Skeptics and those with opposing views (and even people who are simply oppositional by nature) help to advance rational dialogue. Sadly, however, the current team of UFO skeptics is weak.
Their skepticism seems to be based on rigid belief and arrogance rather than reason. Mick West, in particular, bends over backward to develop an earthly explanation for a UFO video even if his explanation is far less likely than an alien presence on earth. Recently, West has become something of a troll on social media, seeking to agitate UFO Twitter rather than to serve as a reasoned opposing voice.
Adding to this trend is a National Review piece by reporter Andrew Follett, a former writer for Tucker Carlson, who states that recent UAP sightings are not aliens. Follett points out the self-evident point that because an object is unidentified does not mean it is an alien craft, and says that “the videos disclosed so far all have obvious potential terrestrial explanations.”

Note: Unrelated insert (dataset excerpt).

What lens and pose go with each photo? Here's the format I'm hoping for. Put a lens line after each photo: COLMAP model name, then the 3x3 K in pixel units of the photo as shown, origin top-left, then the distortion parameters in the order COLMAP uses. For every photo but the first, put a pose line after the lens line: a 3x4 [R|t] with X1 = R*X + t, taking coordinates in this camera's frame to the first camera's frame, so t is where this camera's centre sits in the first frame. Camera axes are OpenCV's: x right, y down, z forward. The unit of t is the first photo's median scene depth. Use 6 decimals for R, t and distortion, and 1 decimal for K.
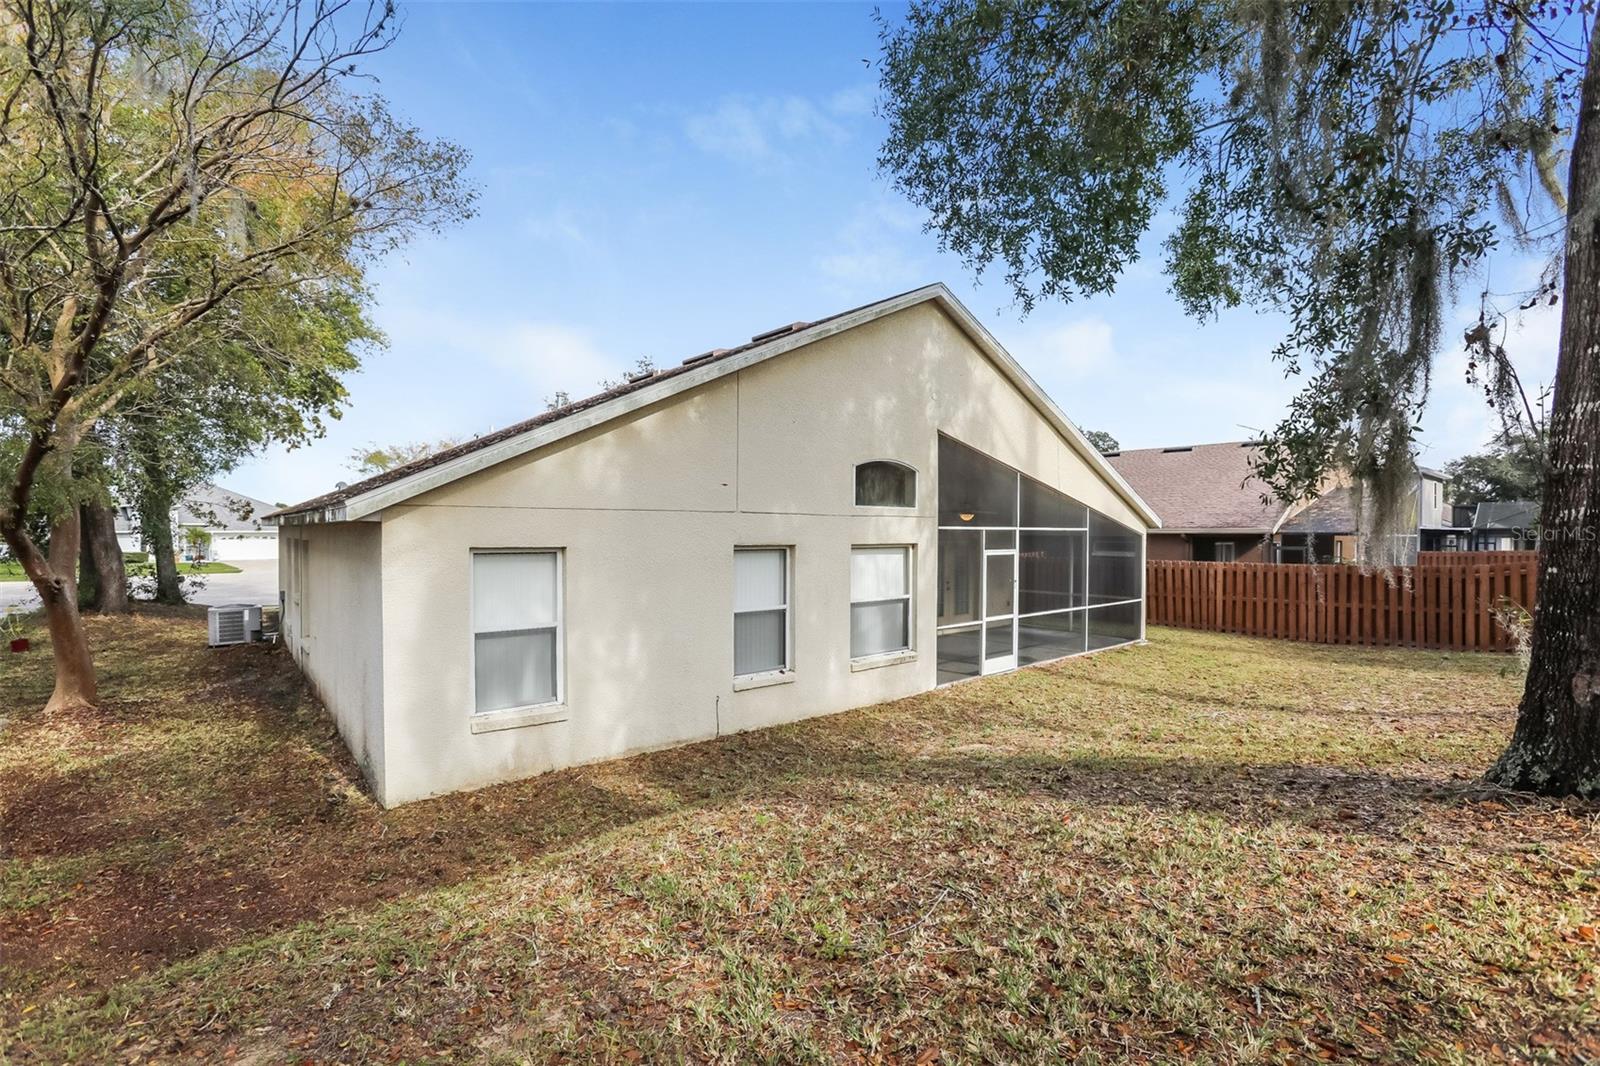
lens RADIAL K [[730.0, 0, 801.0], [0, 730.0, 540.6], [0, 0, 1]] dist [-0.004811, -0.000454]
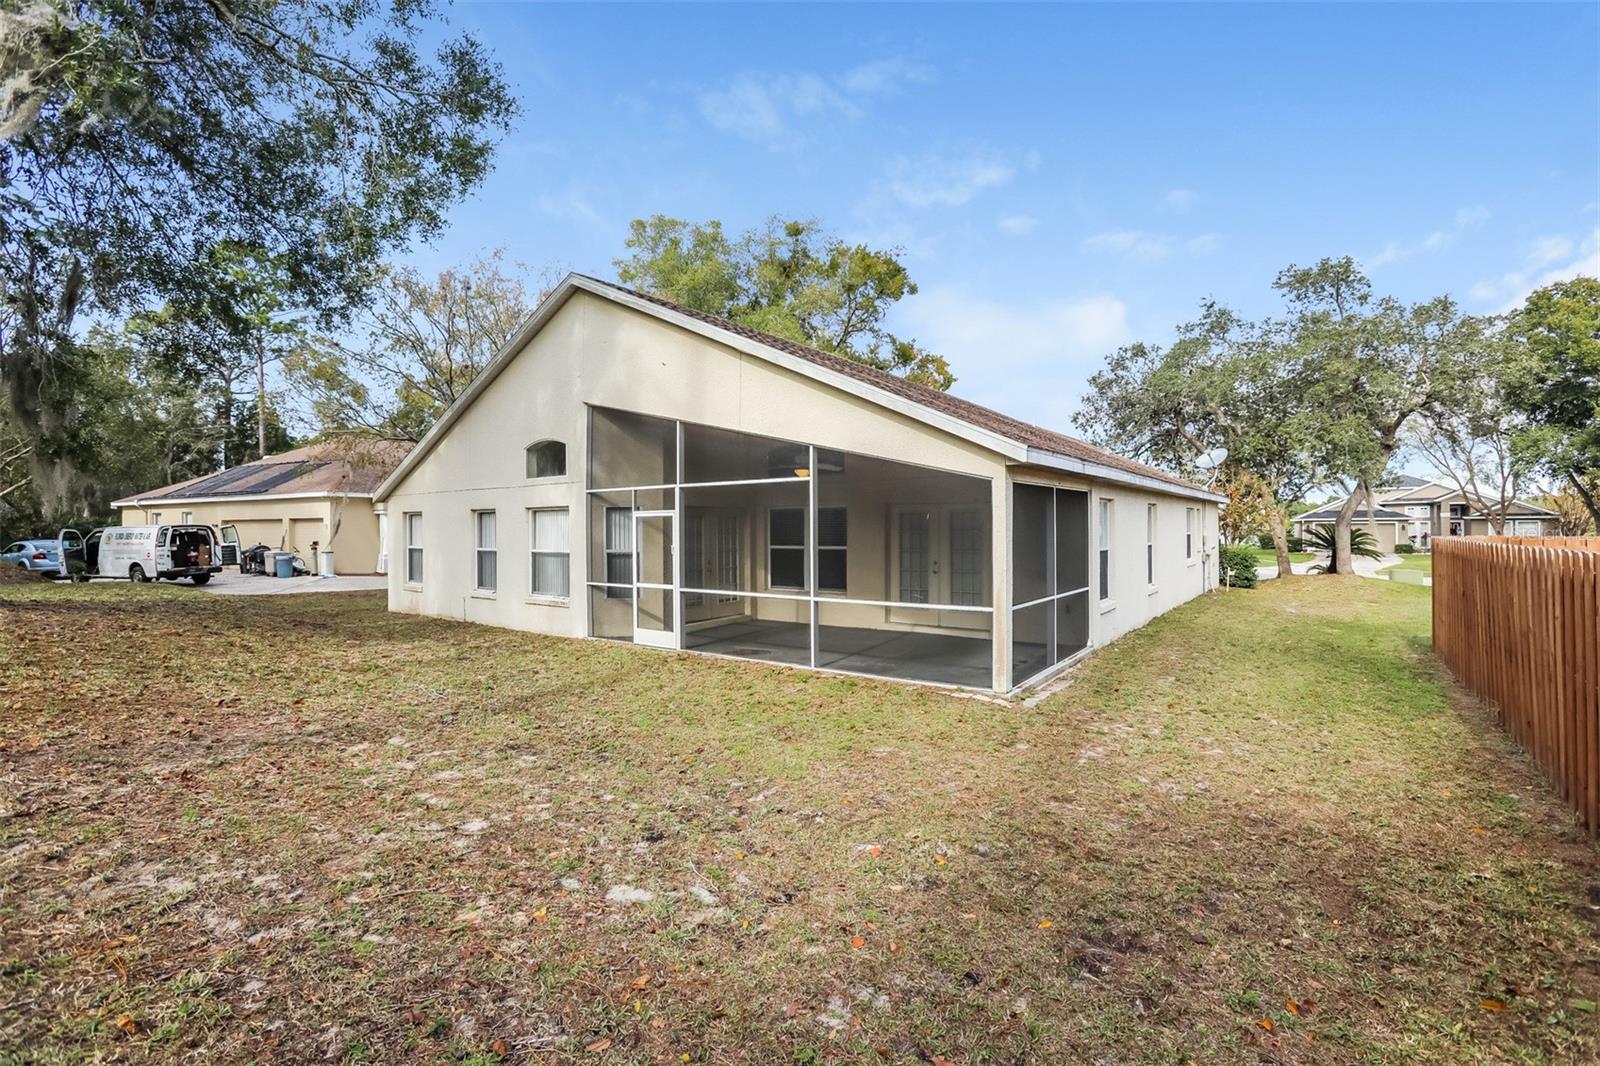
lens RADIAL K [[730.0, 0, 800.5], [0, 730.0, 520.8], [0, 0, 1]] dist [-0.004811, -0.000454]
pose [[0.216377, -0.004914, -0.976297, 1.239799], [0.000650, 0.999988, -0.004889, 0.029908], [0.976310, 0.000423, 0.216378, 1.009020]]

Follett adopts the West approach to dismiss the “GoFast,” “FLIR,” and “Gimbal” videos as sea birds, ignoring contextual information, including the military’s own advanced tracking systems and the experience and expertise of its personnel.

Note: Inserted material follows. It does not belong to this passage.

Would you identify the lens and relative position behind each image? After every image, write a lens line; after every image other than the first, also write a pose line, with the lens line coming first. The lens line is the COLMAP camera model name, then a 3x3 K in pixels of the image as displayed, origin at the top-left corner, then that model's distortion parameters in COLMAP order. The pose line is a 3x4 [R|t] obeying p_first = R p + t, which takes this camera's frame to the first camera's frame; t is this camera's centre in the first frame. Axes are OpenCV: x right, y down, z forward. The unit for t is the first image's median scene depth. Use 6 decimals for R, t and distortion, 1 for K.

Follet speculates that the military may wish “to let the media frenzy continue in order to draw more attention to the technically impressive infrared-imaging technology revealed by the videos, as a subtle warning message to adversarial nations. Also, the U.S. government has a long history of letting the public imagination run wild with extraterrestrial conspiracy theories to divert attention from classified projects or accidents. The DOD only confirmed the videos’ authenticity because of a stunning number of Freedom of Information Act requests regarding the leaked videos; providing any additional clarification might risk revealing military secrets.”
Follett goes on to debunk other sightings and says “some things never change, like the human fascination with UFOs . . . and the weakness of the evidence that the unidentified objects are anything more alien than geese.”
Follett and West may be entirely correct, of course, and the odds of alien craft, or highly advanced technology from global adversaries, is very, very low. But if birds and balloons that have caused the current fervor, we are in big trouble on national security. This would mean that the dozens of Navy and military professionals who cannot explain the sightings, but who are certain they are not geese or balloons, are wildly incompetent. Why would China or Russia even need advanced drones? We can’t tell a drone from the exhaust of a jet.
People are taking a very big leap if they plant a stake in the ground that we are living with aliens. They could be right or they could be wrong, but it is a big claim that requires a lot of proof.
On the other hand, how can West and Follett so easily dismiss David Fravor, Alex Dietrich, Chad Underwood, Kevin Day and the host of highly credible, highly trained witnesses who are clearly not crackpots? It is a bizarre level of arrogance to state that these people – with all the supporting resources they had – are badly mistaken while they, West and Follet, can see the truth via YouTube.
The irony in all this is that the UFO aficionados are, in large part, more open-minded, less rigid and more humble than the debunkers. The members of UFO Twitter clearly believe that the UAPs are aliens, but they generally include a caveat that no one really knows. No one, of course, except West and Follett.
Effective debunking requires the skeptics to debunk Fravor, Dietrich, Underwood, Day and others. It requires skeptics to interact with the military to disclose why it is effectively supporting a UAP narrative.
It seems that West and Follett believe none of these efforts are required, that they simply know in their hearts that UAPs are really birds and balloons. If this is the case, they are betraying their purported effort to bring rational thinking to the UAP exercise.
They criticize UFO enthusiasts because they believe without considering all evidence. This criticism can be equally applied to them as they don’t believe without considering all evidence.